Segment Open

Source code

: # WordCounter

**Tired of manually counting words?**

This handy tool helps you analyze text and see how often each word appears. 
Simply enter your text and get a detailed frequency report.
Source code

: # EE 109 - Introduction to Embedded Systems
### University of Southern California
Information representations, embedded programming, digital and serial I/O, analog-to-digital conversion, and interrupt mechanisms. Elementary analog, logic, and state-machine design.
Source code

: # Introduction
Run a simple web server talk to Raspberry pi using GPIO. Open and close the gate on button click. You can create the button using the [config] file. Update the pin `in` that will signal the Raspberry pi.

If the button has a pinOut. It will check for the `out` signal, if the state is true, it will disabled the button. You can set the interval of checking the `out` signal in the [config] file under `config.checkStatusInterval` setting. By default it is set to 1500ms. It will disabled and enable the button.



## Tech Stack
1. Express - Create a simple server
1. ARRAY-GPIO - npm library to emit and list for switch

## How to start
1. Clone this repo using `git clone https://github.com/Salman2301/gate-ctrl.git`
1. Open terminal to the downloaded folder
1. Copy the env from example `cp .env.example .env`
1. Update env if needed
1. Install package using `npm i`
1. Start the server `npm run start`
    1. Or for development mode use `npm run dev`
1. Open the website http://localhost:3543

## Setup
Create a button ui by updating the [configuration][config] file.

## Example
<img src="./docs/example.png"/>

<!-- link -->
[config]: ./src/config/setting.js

Segment Closed
Segment Open

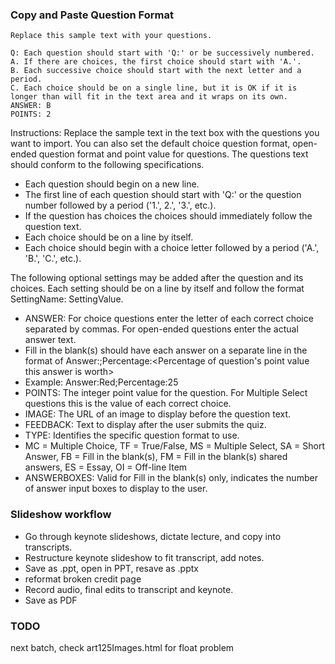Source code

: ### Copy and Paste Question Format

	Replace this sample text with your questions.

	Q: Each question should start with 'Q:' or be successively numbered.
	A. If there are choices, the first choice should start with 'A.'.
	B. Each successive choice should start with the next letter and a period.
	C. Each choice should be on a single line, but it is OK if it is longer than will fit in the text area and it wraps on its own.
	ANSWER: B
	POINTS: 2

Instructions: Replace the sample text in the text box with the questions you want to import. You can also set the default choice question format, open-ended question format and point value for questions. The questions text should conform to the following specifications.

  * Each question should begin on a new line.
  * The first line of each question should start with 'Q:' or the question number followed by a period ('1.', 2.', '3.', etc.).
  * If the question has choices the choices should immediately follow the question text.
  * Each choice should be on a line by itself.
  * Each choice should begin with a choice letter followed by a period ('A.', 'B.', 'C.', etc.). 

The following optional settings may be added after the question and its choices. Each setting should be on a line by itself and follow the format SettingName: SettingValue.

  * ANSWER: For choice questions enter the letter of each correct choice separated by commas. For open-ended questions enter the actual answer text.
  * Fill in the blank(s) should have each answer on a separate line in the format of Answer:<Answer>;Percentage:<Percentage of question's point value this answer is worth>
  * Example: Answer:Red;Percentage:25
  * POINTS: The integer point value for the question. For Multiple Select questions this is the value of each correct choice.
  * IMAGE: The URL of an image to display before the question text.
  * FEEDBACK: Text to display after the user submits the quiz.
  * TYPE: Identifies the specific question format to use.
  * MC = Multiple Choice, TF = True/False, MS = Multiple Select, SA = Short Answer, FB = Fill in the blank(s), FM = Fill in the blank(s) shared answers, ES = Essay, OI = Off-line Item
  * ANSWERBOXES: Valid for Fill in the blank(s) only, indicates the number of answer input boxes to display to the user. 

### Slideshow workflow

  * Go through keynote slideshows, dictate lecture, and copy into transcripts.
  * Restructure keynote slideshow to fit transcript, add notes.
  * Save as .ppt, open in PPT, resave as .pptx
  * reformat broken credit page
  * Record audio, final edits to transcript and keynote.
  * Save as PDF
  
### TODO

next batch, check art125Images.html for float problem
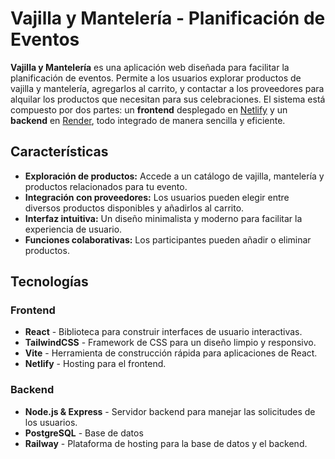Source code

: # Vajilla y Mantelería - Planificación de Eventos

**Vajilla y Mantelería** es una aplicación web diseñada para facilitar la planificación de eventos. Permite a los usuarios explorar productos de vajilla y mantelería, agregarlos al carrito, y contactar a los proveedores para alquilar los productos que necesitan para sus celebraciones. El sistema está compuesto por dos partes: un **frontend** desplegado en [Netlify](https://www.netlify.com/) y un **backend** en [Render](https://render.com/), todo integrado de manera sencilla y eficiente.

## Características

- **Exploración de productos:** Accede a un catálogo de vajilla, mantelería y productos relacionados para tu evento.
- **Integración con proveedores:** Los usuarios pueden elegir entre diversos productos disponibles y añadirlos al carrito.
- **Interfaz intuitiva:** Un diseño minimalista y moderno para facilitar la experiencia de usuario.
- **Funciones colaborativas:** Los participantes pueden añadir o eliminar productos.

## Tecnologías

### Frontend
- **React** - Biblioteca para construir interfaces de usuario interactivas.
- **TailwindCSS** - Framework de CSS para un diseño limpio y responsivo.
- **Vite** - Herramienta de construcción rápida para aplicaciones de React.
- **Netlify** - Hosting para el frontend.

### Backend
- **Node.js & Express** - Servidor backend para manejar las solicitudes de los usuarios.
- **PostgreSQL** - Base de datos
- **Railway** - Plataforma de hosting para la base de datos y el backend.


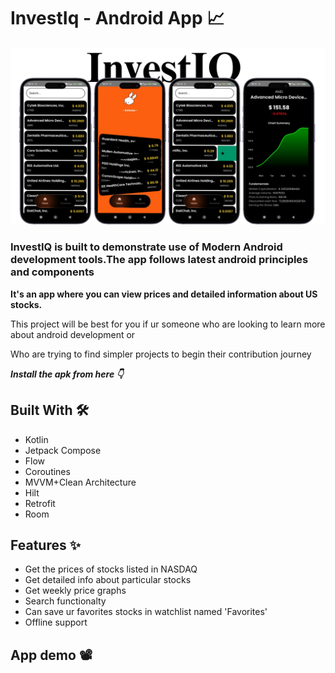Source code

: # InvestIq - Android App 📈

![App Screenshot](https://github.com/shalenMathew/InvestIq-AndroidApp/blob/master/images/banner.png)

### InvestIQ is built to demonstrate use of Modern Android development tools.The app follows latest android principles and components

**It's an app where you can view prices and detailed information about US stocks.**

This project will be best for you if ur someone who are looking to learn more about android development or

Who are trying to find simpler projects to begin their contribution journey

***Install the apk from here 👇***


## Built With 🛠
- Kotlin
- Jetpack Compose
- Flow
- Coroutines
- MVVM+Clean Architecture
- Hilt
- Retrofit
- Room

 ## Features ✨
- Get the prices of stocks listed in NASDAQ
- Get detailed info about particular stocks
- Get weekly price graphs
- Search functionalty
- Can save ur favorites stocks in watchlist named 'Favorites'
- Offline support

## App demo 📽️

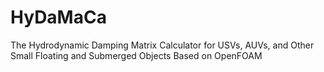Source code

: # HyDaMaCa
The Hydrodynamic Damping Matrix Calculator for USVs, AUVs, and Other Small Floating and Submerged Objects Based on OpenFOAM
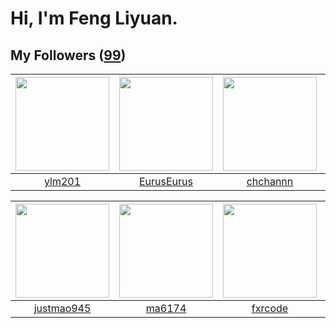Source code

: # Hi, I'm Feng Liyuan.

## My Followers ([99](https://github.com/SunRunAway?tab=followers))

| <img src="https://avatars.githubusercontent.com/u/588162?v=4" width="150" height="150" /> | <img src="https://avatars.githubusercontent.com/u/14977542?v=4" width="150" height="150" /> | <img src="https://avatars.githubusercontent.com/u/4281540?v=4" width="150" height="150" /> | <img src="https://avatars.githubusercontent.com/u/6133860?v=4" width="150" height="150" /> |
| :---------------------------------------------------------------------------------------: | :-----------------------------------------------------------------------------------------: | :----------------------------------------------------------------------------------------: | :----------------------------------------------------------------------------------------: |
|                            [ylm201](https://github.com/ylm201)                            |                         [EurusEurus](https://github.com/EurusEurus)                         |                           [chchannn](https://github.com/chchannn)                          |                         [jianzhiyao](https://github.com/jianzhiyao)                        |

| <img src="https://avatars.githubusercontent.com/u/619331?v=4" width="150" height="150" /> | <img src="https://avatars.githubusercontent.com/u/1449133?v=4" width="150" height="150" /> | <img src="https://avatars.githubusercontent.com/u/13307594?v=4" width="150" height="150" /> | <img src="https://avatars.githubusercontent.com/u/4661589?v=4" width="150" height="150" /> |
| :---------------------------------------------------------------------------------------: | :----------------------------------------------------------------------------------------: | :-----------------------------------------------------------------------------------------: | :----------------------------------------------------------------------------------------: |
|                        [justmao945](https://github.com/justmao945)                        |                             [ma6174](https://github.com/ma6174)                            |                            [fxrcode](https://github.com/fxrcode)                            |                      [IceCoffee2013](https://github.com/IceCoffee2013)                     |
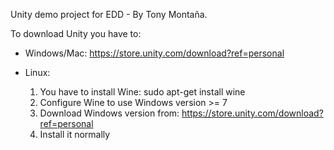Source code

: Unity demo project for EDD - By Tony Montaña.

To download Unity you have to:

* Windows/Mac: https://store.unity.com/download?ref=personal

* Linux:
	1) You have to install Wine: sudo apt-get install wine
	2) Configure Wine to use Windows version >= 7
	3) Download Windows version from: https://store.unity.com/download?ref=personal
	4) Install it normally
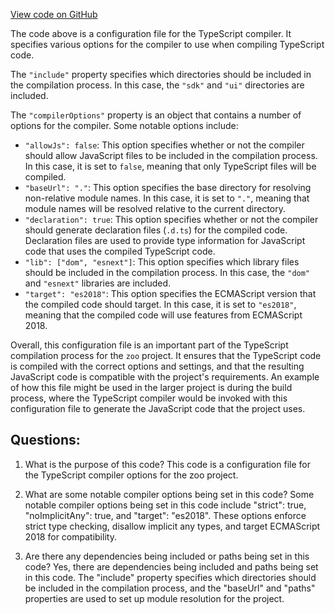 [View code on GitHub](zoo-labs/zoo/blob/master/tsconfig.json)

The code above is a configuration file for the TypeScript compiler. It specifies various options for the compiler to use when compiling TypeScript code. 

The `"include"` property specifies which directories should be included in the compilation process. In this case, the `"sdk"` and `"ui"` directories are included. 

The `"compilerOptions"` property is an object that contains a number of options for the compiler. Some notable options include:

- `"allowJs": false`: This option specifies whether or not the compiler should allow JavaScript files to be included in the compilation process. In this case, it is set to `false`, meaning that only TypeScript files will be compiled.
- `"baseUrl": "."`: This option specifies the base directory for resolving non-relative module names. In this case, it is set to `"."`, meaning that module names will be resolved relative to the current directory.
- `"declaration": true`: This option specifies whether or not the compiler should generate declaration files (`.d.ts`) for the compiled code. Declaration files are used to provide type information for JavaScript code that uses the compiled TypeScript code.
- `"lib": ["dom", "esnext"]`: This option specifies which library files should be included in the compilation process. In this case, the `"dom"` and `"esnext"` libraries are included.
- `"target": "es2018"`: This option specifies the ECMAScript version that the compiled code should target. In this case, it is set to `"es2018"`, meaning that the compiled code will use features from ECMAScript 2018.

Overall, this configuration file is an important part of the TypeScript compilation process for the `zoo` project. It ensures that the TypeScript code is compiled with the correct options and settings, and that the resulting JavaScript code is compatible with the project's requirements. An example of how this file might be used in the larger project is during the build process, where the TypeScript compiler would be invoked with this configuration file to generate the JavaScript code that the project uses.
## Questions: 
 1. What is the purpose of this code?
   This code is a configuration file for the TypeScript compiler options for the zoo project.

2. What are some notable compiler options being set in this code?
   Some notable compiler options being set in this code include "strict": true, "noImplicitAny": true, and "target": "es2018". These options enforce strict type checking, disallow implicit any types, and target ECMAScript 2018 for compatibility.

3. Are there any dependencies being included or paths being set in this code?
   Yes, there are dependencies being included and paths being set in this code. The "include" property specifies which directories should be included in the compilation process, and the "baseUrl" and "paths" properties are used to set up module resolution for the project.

Segment Closed
Segment Open

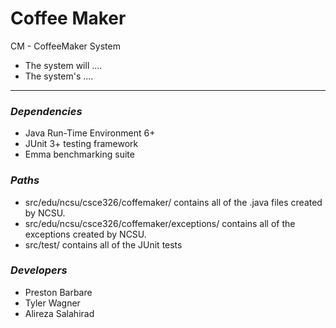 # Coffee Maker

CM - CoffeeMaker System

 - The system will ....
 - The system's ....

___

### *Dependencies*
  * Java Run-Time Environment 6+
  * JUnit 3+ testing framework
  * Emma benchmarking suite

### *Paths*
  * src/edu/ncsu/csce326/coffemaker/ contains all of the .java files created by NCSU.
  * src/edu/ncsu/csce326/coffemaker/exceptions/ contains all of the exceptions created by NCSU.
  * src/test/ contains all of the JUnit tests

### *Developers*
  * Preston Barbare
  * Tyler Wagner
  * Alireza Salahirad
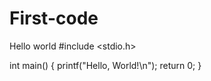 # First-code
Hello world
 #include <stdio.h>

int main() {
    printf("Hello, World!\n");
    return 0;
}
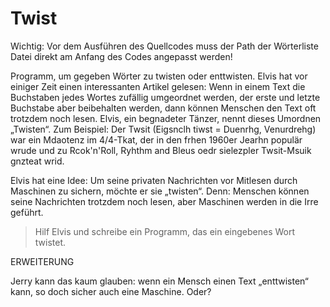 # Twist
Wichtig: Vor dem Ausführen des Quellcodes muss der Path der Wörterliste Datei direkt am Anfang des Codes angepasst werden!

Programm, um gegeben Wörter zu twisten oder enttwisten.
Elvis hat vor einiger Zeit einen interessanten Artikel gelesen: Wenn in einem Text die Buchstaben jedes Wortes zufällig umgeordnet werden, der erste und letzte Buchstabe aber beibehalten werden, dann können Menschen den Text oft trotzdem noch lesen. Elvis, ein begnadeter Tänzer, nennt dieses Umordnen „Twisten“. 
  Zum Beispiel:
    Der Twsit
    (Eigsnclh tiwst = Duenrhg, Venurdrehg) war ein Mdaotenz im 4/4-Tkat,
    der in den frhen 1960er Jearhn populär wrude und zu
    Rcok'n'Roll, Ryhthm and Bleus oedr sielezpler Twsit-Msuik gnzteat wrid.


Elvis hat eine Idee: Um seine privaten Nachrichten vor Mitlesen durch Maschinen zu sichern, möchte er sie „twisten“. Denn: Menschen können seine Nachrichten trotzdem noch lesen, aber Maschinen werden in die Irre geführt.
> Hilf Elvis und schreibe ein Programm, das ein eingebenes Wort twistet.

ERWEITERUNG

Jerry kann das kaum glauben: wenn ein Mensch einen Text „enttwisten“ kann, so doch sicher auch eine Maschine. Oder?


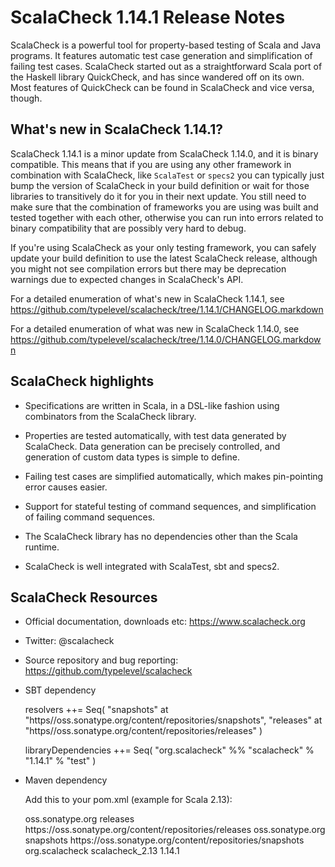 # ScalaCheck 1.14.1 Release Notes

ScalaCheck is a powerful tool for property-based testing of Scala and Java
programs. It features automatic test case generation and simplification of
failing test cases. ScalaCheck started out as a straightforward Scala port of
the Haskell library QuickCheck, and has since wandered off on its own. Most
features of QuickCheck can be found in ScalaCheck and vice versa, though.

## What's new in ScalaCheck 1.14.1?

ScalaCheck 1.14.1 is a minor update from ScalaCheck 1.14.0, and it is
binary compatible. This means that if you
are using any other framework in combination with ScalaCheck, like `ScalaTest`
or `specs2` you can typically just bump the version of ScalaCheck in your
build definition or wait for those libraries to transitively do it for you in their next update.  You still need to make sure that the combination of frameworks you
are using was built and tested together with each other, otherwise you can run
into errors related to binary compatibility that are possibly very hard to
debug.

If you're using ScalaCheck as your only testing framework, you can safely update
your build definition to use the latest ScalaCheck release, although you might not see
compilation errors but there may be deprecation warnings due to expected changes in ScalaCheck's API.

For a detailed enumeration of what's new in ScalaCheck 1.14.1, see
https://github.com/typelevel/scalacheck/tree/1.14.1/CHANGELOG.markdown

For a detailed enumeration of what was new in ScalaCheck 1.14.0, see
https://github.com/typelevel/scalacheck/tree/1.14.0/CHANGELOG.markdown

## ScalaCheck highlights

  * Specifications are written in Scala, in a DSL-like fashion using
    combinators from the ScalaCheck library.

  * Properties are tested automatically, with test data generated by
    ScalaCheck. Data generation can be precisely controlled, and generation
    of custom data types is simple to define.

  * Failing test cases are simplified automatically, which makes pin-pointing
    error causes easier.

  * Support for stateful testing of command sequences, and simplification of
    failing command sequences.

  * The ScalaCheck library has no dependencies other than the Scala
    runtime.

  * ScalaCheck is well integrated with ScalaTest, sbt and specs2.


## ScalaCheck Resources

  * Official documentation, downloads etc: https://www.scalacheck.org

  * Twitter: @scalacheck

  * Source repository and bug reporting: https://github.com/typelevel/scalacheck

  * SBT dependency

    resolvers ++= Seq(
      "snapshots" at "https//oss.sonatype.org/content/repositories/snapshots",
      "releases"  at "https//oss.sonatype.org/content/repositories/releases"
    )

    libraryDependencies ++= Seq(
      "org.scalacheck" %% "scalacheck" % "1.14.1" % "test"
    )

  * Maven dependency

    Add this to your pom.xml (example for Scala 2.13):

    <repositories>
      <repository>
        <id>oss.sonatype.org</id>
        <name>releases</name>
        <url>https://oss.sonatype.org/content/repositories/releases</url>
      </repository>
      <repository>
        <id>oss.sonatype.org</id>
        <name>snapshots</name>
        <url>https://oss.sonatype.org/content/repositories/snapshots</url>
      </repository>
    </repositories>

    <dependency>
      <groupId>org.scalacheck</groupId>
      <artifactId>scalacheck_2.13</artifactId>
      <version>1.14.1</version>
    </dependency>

Segment Closed

_EXERCISE OBJECTIVE_.
Copy out the lines of the listing above word for word, starting at the one containing "ScalaCheck 1.14.1 is" and ending at the one containing "ScalaCheck in your".

_ANSWER SECTION_.
ScalaCheck 1.14.1 is a minor update from ScalaCheck 1.14.0, and it is
binary compatible. This means that if you
are using any other framework in combination with ScalaCheck, like `ScalaTest`
or `specs2` you can typically just bump the version of ScalaCheck in your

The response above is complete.